Open questions answered

Open questions which have since been answered are below.

Question: Will this work with kstatus, which recommends negative polarity conditions? Answer: Yes, kstatus supports the Ready condition as well, with a few caveats. Anecdotally, we feel that positive polarity conditions (like Ready) are more clear. As mentioned above, there are many operators that follow this Ready pattern including Crossplane and CAPI. If need-be, we can work around the major problem with kstatus and Ready by providing a webhook that automatically includes it on all resource creations.

Question: The KEP for Condition says that LastTransitionTime should be updated any time the condition changes. The CAPI proposal says it should change when Status changes, but the actual CAPI implementation changes it any time the Condition changes.Which behavior do we want? Answer: We will follow the KEPs definition (and CAPI’s actual implementation) and update LastTransitionTime any time a Condition changes, even if that change is from Status=False to Status=False.

An aside on ARM templates

This isn’t related to the core topic, but it might be useful to understand because it has a big impact on where failure is possible when communicating with ARM.

You can read some guidelines about how ARM templates work here.
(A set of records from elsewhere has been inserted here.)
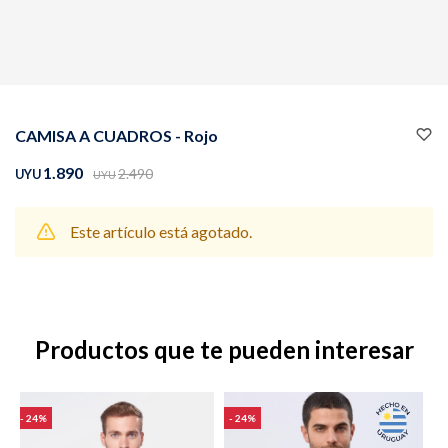
Buzos
Pantalones
CAMISA A CUADROS - Rojo
1.890
2.490
UYU
UYU
Este artículo está agotado.
Camperas
Chalecos
Productos que te pueden interesar
Canguros
Jeans
24
24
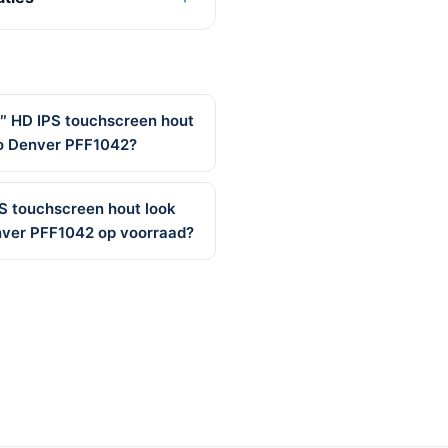
,1″ HD IPS touchscreen hout
to Denver PFF1042?
 IPS touchscreen hout look
nver PFF1042 op voorraad?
The process basically boils down to the following and is documented here:

  1. ARM: Validate basic template syntax. Return an error for invalid JSON, invalid resource ID structure, etc.
  2. ARM: Send the resource to the individual resource provider (RP).
  3. RP: Return a response for the resource. This can be:
    • 201 or 200 HTTP status code and a response body. At this point the resource should exist, but with possibly with a non-terminal provisioningState.
    • 202 HTTP status code. At this point the resource should not exist, and will not exist until the long-running operation completes successfully.
  4. ARM: Poll long running operation until it completes (if needed).
  5. ARM: Deployment status will be the status of the resource at the end of the long running operation, which should be in one of the 3 terminal states Succeeded, Failed, or Canceled

Possible outcomes:

Status of deployment State of resource
4xx HTTP error code when creating deployment Resource does not exist
Deployment accepted, but fails after polling Resource may or may not exist (depends on the RP)
Deployment succeeds Resource has Failed provisioningState - The spec doesn’t say this is impossible but it’s probably very rare
Deployment succeeds Resource has Succeeded provisioningState

Note: When a deployment is accepted, the underlying resource may or may not have been created. This means we have to handle cases where the deployment failed but the resource was created anyway alongside cases where the deployment failed and no resource was created.